Your objective:
In the records, starting with the line containing "- 哪些是真正的创新点？" and going on through the line containing "2024-12-21T16:14:59.129+08:00 ERROR 38839", rename "layout" to "theme" and write those lines out again with nothing else changed. Leave the pictures out of your answer.

———

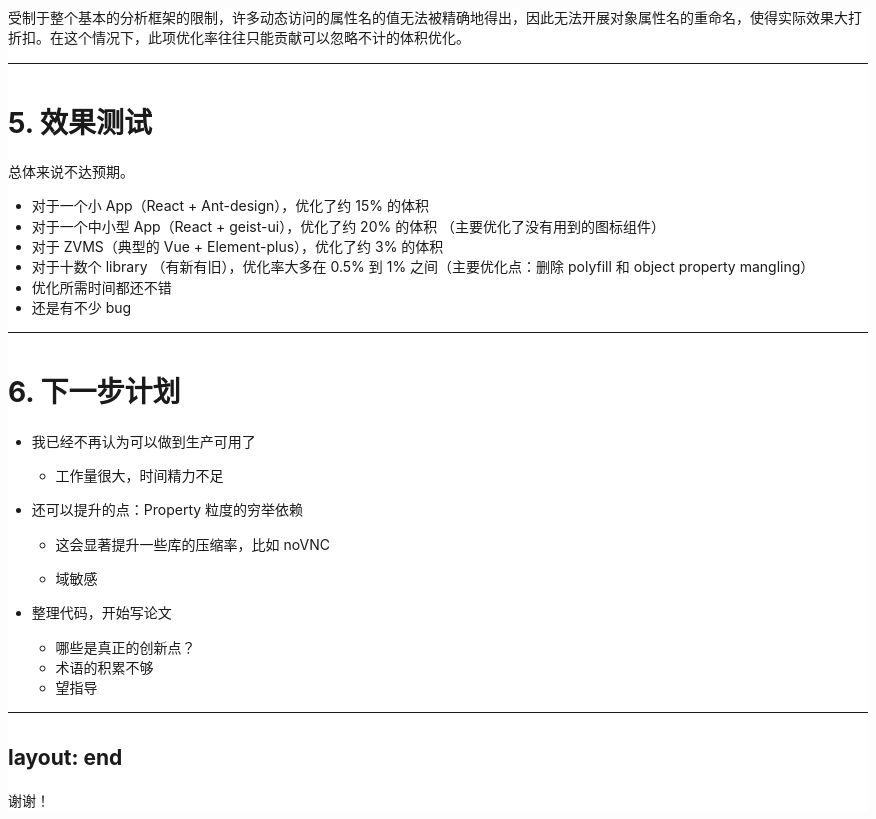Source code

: 受制于整个基本的分析框架的限制，许多动态访问的属性名的值无法被精确地得出，因此无法开展对象属性名的重命名，使得实际效果大打折扣。在这个情况下，此项优化率往往只能贡献可以忽略不计的体积优化。

---

# 5. 效果测试

<div />

总体来说不达预期。

- 对于一个小 App（React + Ant-design），优化了约 15\% 的体积
- 对于一个中小型 App（React + geist-ui），优化了约 20\% 的体积 （主要优化了没有用到的图标组件）
- 对于 ZVMS（典型的 Vue + Element-plus），优化了约 3\% 的体积
- 对于十数个 library （有新有旧），优化率大多在 0.5\% 到 1\% 之间（主要优化点：删除 polyfill 和 object property mangling）
- 优化所需时间都还不错
- 还是有不少 bug

---

# 6. 下一步计划

<div />

- 我已经不再认为可以做到生产可用了

    - 工作量很大，时间精力不足

- 还可以提升的点：Property 粒度的穷举依赖

    - 这会显著提升一些库的压缩率，比如 noVNC

    - 域敏感

- 整理代码，开始写论文

    - 哪些是真正的创新点？
    - 术语的积累不够
    - 望指导



---
layout: end
---

谢谢！
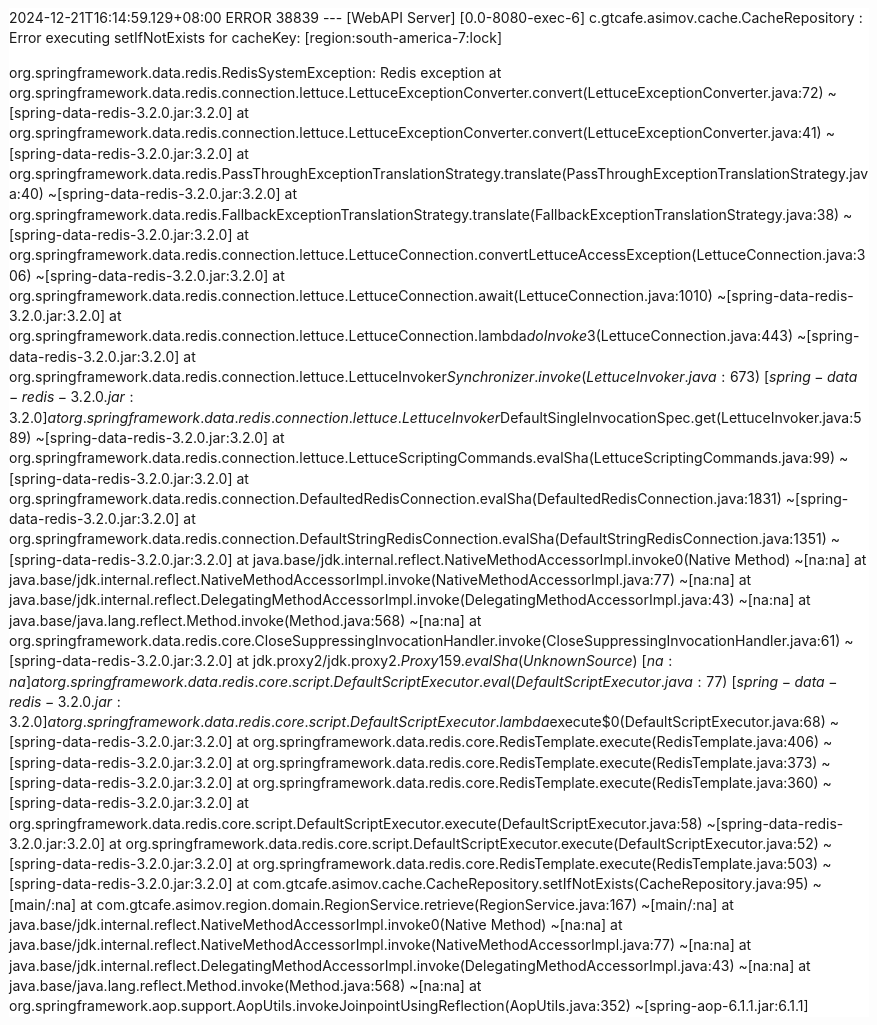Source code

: 
2024-12-21T16:14:59.129+08:00 ERROR 38839 --- [WebAPI Server] [0.0-8080-exec-6] c.gtcafe.asimov.cache.CacheRepository    : Error executing setIfNotExists for cacheKey: [region:south-america-7:lock]

org.springframework.data.redis.RedisSystemException: Redis exception
        at org.springframework.data.redis.connection.lettuce.LettuceExceptionConverter.convert(LettuceExceptionConverter.java:72) ~[spring-data-redis-3.2.0.jar:3.2.0]
        at org.springframework.data.redis.connection.lettuce.LettuceExceptionConverter.convert(LettuceExceptionConverter.java:41) ~[spring-data-redis-3.2.0.jar:3.2.0]
        at org.springframework.data.redis.PassThroughExceptionTranslationStrategy.translate(PassThroughExceptionTranslationStrategy.java:40) ~[spring-data-redis-3.2.0.jar:3.2.0]
        at org.springframework.data.redis.FallbackExceptionTranslationStrategy.translate(FallbackExceptionTranslationStrategy.java:38) ~[spring-data-redis-3.2.0.jar:3.2.0]
        at org.springframework.data.redis.connection.lettuce.LettuceConnection.convertLettuceAccessException(LettuceConnection.java:306) ~[spring-data-redis-3.2.0.jar:3.2.0]
        at org.springframework.data.redis.connection.lettuce.LettuceConnection.await(LettuceConnection.java:1010) ~[spring-data-redis-3.2.0.jar:3.2.0]
        at org.springframework.data.redis.connection.lettuce.LettuceConnection.lambda$doInvoke$3(LettuceConnection.java:443) ~[spring-data-redis-3.2.0.jar:3.2.0]
        at org.springframework.data.redis.connection.lettuce.LettuceInvoker$Synchronizer.invoke(LettuceInvoker.java:673) ~[spring-data-redis-3.2.0.jar:3.2.0]
        at org.springframework.data.redis.connection.lettuce.LettuceInvoker$DefaultSingleInvocationSpec.get(LettuceInvoker.java:589) ~[spring-data-redis-3.2.0.jar:3.2.0]
        at org.springframework.data.redis.connection.lettuce.LettuceScriptingCommands.evalSha(LettuceScriptingCommands.java:99) ~[spring-data-redis-3.2.0.jar:3.2.0]
        at org.springframework.data.redis.connection.DefaultedRedisConnection.evalSha(DefaultedRedisConnection.java:1831) ~[spring-data-redis-3.2.0.jar:3.2.0]
        at org.springframework.data.redis.connection.DefaultStringRedisConnection.evalSha(DefaultStringRedisConnection.java:1351) ~[spring-data-redis-3.2.0.jar:3.2.0]
        at java.base/jdk.internal.reflect.NativeMethodAccessorImpl.invoke0(Native Method) ~[na:na]
        at java.base/jdk.internal.reflect.NativeMethodAccessorImpl.invoke(NativeMethodAccessorImpl.java:77) ~[na:na]
        at java.base/jdk.internal.reflect.DelegatingMethodAccessorImpl.invoke(DelegatingMethodAccessorImpl.java:43) ~[na:na]
        at java.base/java.lang.reflect.Method.invoke(Method.java:568) ~[na:na]
        at org.springframework.data.redis.core.CloseSuppressingInvocationHandler.invoke(CloseSuppressingInvocationHandler.java:61) ~[spring-data-redis-3.2.0.jar:3.2.0]
        at jdk.proxy2/jdk.proxy2.$Proxy159.evalSha(Unknown Source) ~[na:na]
        at org.springframework.data.redis.core.script.DefaultScriptExecutor.eval(DefaultScriptExecutor.java:77) ~[spring-data-redis-3.2.0.jar:3.2.0]
        at org.springframework.data.redis.core.script.DefaultScriptExecutor.lambda$execute$0(DefaultScriptExecutor.java:68) ~[spring-data-redis-3.2.0.jar:3.2.0]
        at org.springframework.data.redis.core.RedisTemplate.execute(RedisTemplate.java:406) ~[spring-data-redis-3.2.0.jar:3.2.0]
        at org.springframework.data.redis.core.RedisTemplate.execute(RedisTemplate.java:373) ~[spring-data-redis-3.2.0.jar:3.2.0]
        at org.springframework.data.redis.core.RedisTemplate.execute(RedisTemplate.java:360) ~[spring-data-redis-3.2.0.jar:3.2.0]
        at org.springframework.data.redis.core.script.DefaultScriptExecutor.execute(DefaultScriptExecutor.java:58) ~[spring-data-redis-3.2.0.jar:3.2.0]
        at org.springframework.data.redis.core.script.DefaultScriptExecutor.execute(DefaultScriptExecutor.java:52) ~[spring-data-redis-3.2.0.jar:3.2.0]
        at org.springframework.data.redis.core.RedisTemplate.execute(RedisTemplate.java:503) ~[spring-data-redis-3.2.0.jar:3.2.0]
        at com.gtcafe.asimov.cache.CacheRepository.setIfNotExists(CacheRepository.java:95) ~[main/:na]
        at com.gtcafe.asimov.region.domain.RegionService.retrieve(RegionService.java:167) ~[main/:na]
        at java.base/jdk.internal.reflect.NativeMethodAccessorImpl.invoke0(Native Method) ~[na:na]
        at java.base/jdk.internal.reflect.NativeMethodAccessorImpl.invoke(NativeMethodAccessorImpl.java:77) ~[na:na]
        at java.base/jdk.internal.reflect.DelegatingMethodAccessorImpl.invoke(DelegatingMethodAccessorImpl.java:43) ~[na:na]
        at java.base/java.lang.reflect.Method.invoke(Method.java:568) ~[na:na]
        at org.springframework.aop.support.AopUtils.invokeJoinpointUsingReflection(AopUtils.java:352) ~[spring-aop-6.1.1.jar:6.1.1]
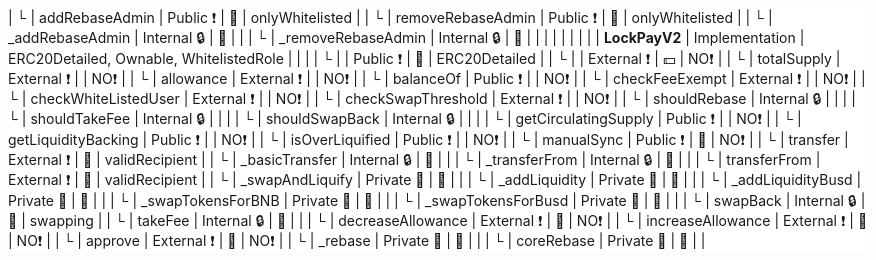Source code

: |          └          |                    addRebaseAdmin                     |               Public ❗️                |       🛑       | onlyWhitelisted |
|          └          |                   removeRebaseAdmin                   |               Public ❗️                |       🛑       | onlyWhitelisted |
|          └          |                   \_addRebaseAdmin                    |               Internal 🔒               |       🛑       |                 |
|          └          |                  \_removeRebaseAdmin                  |               Internal 🔒               |       🛑       |                 |
|                     |                                                       |                                         |                |                 |
|    **LockPayV2**    |                    Implementation                     | ERC20Detailed, Ownable, WhitelistedRole |                |                 |
|          └          |                     <Constructor>                     |               Public ❗️                |       🛑       |  ERC20Detailed  |
|          └          |                    <Receive Ether>                    |              External ❗️               |       💵       |      NO❗️      |
|          └          |                      totalSupply                      |              External ❗️               |                |      NO❗️      |
|          └          |                       allowance                       |              External ❗️               |                |      NO❗️      |
|          └          |                       balanceOf                       |               Public ❗️                |                |      NO❗️      |
|          └          |                    checkFeeExempt                     |              External ❗️               |                |      NO❗️      |
|          └          |                 checkWhiteListedUser                  |              External ❗️               |                |      NO❗️      |
|          └          |                  checkSwapThreshold                   |              External ❗️               |                |      NO❗️      |
|          └          |                     shouldRebase                      |               Internal 🔒               |                |                 |
|          └          |                     shouldTakeFee                     |               Internal 🔒               |                |                 |
|          └          |                    shouldSwapBack                     |               Internal 🔒               |                |                 |
|          └          |                 getCirculatingSupply                  |               Public ❗️                |                |      NO❗️      |
|          └          |                  getLiquidityBacking                  |               Public ❗️                |                |      NO❗️      |
|          └          |                    isOverLiquified                    |               Public ❗️                |                |      NO❗️      |
|          └          |                      manualSync                       |               Public ❗️                |       🛑       |      NO❗️      |
|          └          |                       transfer                        |              External ❗️               |       🛑       | validRecipient  |
|          └          |                    \_basicTransfer                    |               Internal 🔒               |       🛑       |                 |
|          └          |                    \_transferFrom                     |               Internal 🔒               |       🛑       |                 |
|          └          |                     transferFrom                      |              External ❗️               |       🛑       | validRecipient  |
|          └          |                   \_swapAndLiquify                    |               Private 🔐                |       🛑       |                 |
|          └          |                    \_addLiquidity                     |               Private 🔐                |       🛑       |                 |
|          └          |                  \_addLiquidityBusd                   |               Private 🔐                |       🛑       |                 |
|          └          |                  \_swapTokensForBNB                   |               Private 🔐                |       🛑       |                 |
|          └          |                  \_swapTokensForBusd                  |               Private 🔐                |       🛑       |                 |
|          └          |                       swapBack                        |               Internal 🔒               |       🛑       |    swapping     |
|          └          |                        takeFee                        |               Internal 🔒               |       🛑       |                 |
|          └          |                   decreaseAllowance                   |              External ❗️               |       🛑       |      NO❗️      |
|          └          |                   increaseAllowance                   |              External ❗️               |       🛑       |      NO❗️      |
|          └          |                        approve                        |              External ❗️               |       🛑       |      NO❗️      |
|          └          |                       \_rebase                        |               Private 🔐                |       🛑       |                 |
|          └          |                      coreRebase                       |               Private 🔐                |       🛑       |                 |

———

The answer:
    - 哪些是真正的创新点？
    - 术语的积累不够
    - 望指导



---
theme: end
---

谢谢！
Source code

: 
2024-12-21T16:14:59.129+08:00 ERROR 38839 --- [WebAPI Server] [0.0-8080-exec-6] c.gtcafe.asimov.cache.CacheRepository    : Error executing setIfNotExists for cacheKey: [region:south-america-7:lock]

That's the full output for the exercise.